:: Trecho da página ::
»»

RS: Justiça suspende instalação de câmeras em salas de aula de Porto Alegre

Lei havia sido sancionada pela prefeitura da capital gaúcha em 14 de novembro

Gabriela Garcia, da CNN Brasil, em Porto Alegre
Compartilhar matéria

A Justiça do Rio Grande do Sul suspendeu parte da lei que previa a instalação de câmeras de monitoramento dentro de salas de aula de escolas municipais de Porto Alegre. A determinação atende pedido do SIMPA (Sindicato dos Municipários de Porto Alegre), que moveu ação direta de inconstitucionalidade. A decisão foi assinada na última quarta-feira (26). A entidade afirma que a medida viola preceitos constitucionais e vai contra direitos de intimidade de professores e estudantes. Além disso, as câmeras também trariam prejuízo à liberdade pedagógica. O sindicato ainda questiona a ausência de estimativa de impacto orçamentário e financeiro.

Na decisão do Tribunal de Justiça, foi considerado que a lei, de origem parlamentar, avançaria sobre competências do Executivo. O documento traz pareceres técnicos e decisões de outros tribunais para corroborar que a instalação de câmeras com áudio tem potencial de cercear a liberdade e a livre manifestação do pensamento. Outro ponto abordado na decisão é o risco de implantação do sistema antes do julgamento definitivo da ação, que poderia gerar um prejuízo de mais de R$ 1 milhão na aplicação de recursos públicos.

««

:: Teste de compreensão ::
#1 Responda com base na notícia sobre as câmeras nas salas de aula:
(a) Que entidade pediu a suspensão da lei?
(b) Em que data a prefeitura sancionou a lei?
(c) De quanto poderia ser o prejuízo aos recursos públicos se o sistema fosse implantado antes do julgamento definitivo?
#2 Transcreva da notícia sobre as câmeras nas salas de aula o trecho que começa nas palavras "A Justiça do" e termina depois de "orçamentário e financeiro.".
#3 Escreva o que vem depois do fim da notícia sobre as câmeras nas salas de aula de Porto Alegre.
As linhas seguintes vêm de outra fonte.

:: Dados disponíveis ::
»»

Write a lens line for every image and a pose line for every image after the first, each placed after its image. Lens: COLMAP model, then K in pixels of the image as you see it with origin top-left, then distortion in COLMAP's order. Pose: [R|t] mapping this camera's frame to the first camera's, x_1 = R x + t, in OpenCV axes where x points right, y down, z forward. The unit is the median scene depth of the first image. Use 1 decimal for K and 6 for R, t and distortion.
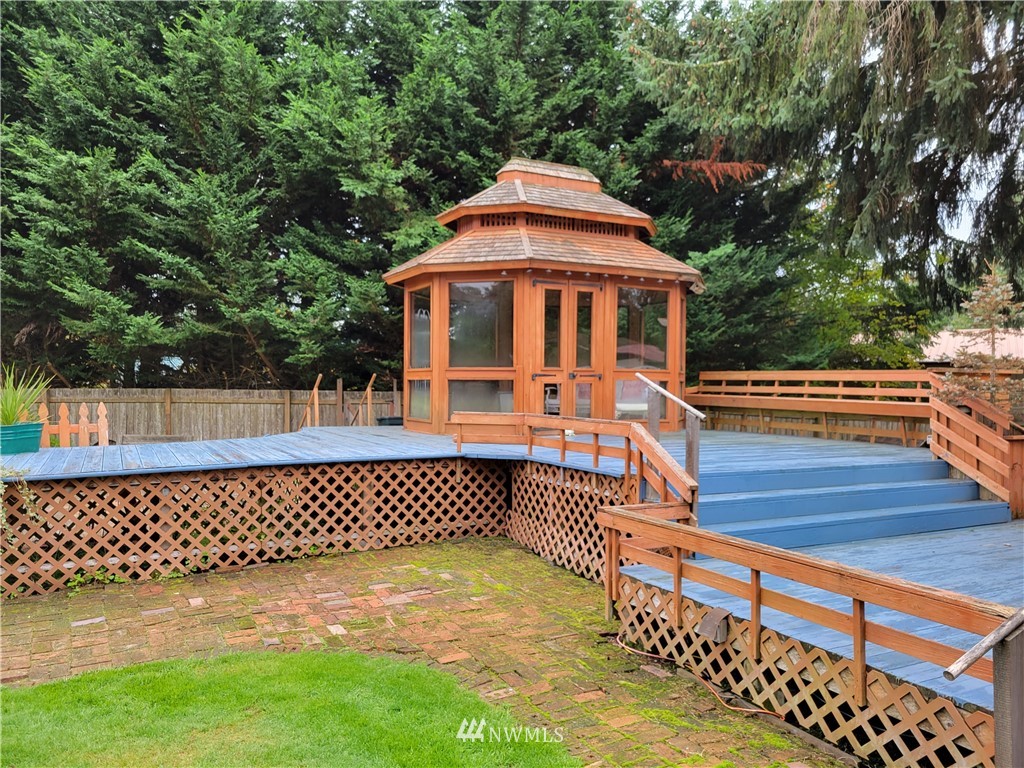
lens RADIAL K [[767.7, 0, 518.0], [0, 767.7, 384.0], [0, 0, 1]] dist [0.047618, -0.000829]
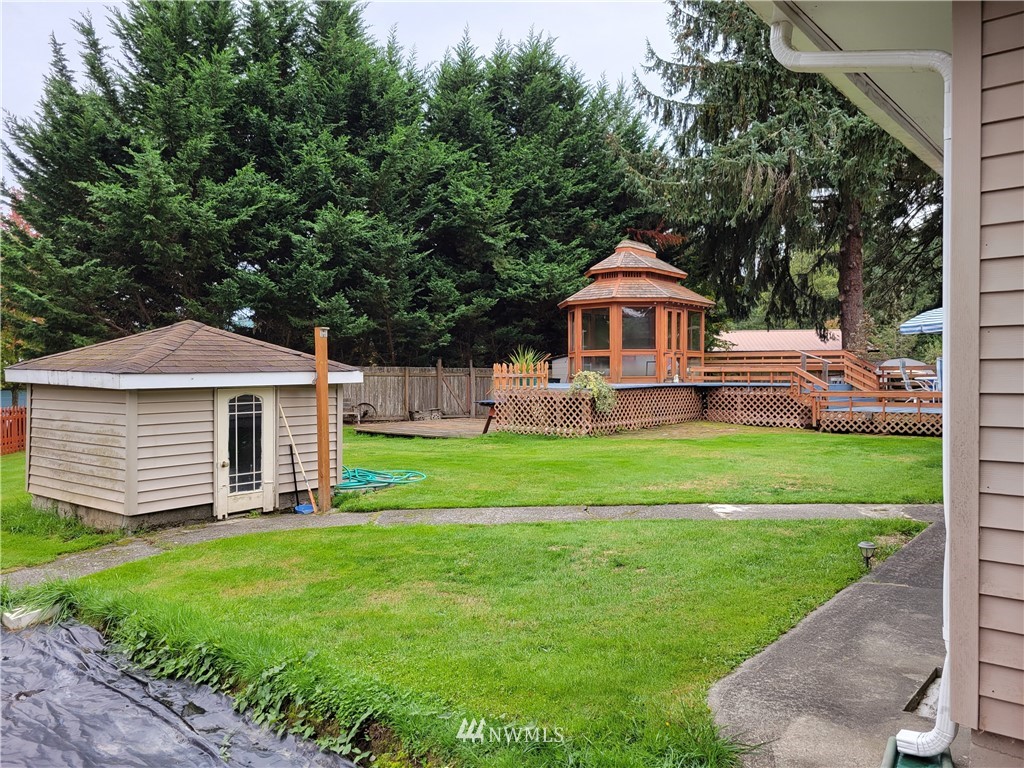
lens RADIAL K [[767.7, 0, 505.6], [0, 767.7, 380.6], [0, 0, 1]] dist [0.047618, -0.000829]
pose [[0.925088, -0.010995, 0.379595, -1.514771], [0.009623, 0.999939, 0.005512, 0.060543], [-0.379632, -0.001446, 0.925136, -0.970130]]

««

:: Tarefas resolvidas ::
#1
(a) O SIMPA (Sindicato dos Municipários de Porto Alegre).
(b) Em 14 de novembro.
(c) Mais de R$ 1 milhão.

#2
A Justiça do Rio Grande do Sul suspendeu parte da lei que previa a instalação de câmeras de monitoramento dentro de salas de aula de escolas municipais de Porto Alegre. A determinação atende pedido do SIMPA (Sindicato dos Municipários de Porto Alegre), que moveu ação direta de inconstitucionalidade. A decisão foi assinada na última quarta-feira (26). A entidade afirma que a medida viola preceitos constitucionais e vai contra direitos de intimidade de professores e estudantes. Além disso, as câmeras também trariam prejuízo à liberdade pedagógica. O sindicato ainda questiona a ausência de estimativa de impacto orçamentário e financeiro.

#3
A decisão determina a notificação das autoridades municipais para que, se for de interesse, prestem informações. Em relação a áreas externas e espaços comuns das escolas, a lei continua válida.

Relembre o caso

A Prefeitura de Porto Alegre sancionou, em 14 de novembro, uma lei que estabelece a implantação de um sistema permanente de monitoramento eletrônico em escolas municipais, inclusive, dentro de salas de aula. A lei foi proposta pelo vereador Jessé Sangalli (PL). Conforme estabelece a norma, as câmeras também devem ser instaladas em bibliotecas, parques e demais espaços de uso comum. A gravação deverá ser mantida ininterruptamente durante todo o período escolar, nos horários regulares de funcionamento da instituição.

Além disso, o acesso às imagens poderá ser disponibilizado a professores e pais ou responsáveis do aluno, para fins de apuração de fatos ou investigações administrativas ou criminais.

De acordo com a prefeitura, a educação infantil é a prioridade na implantação do sistema.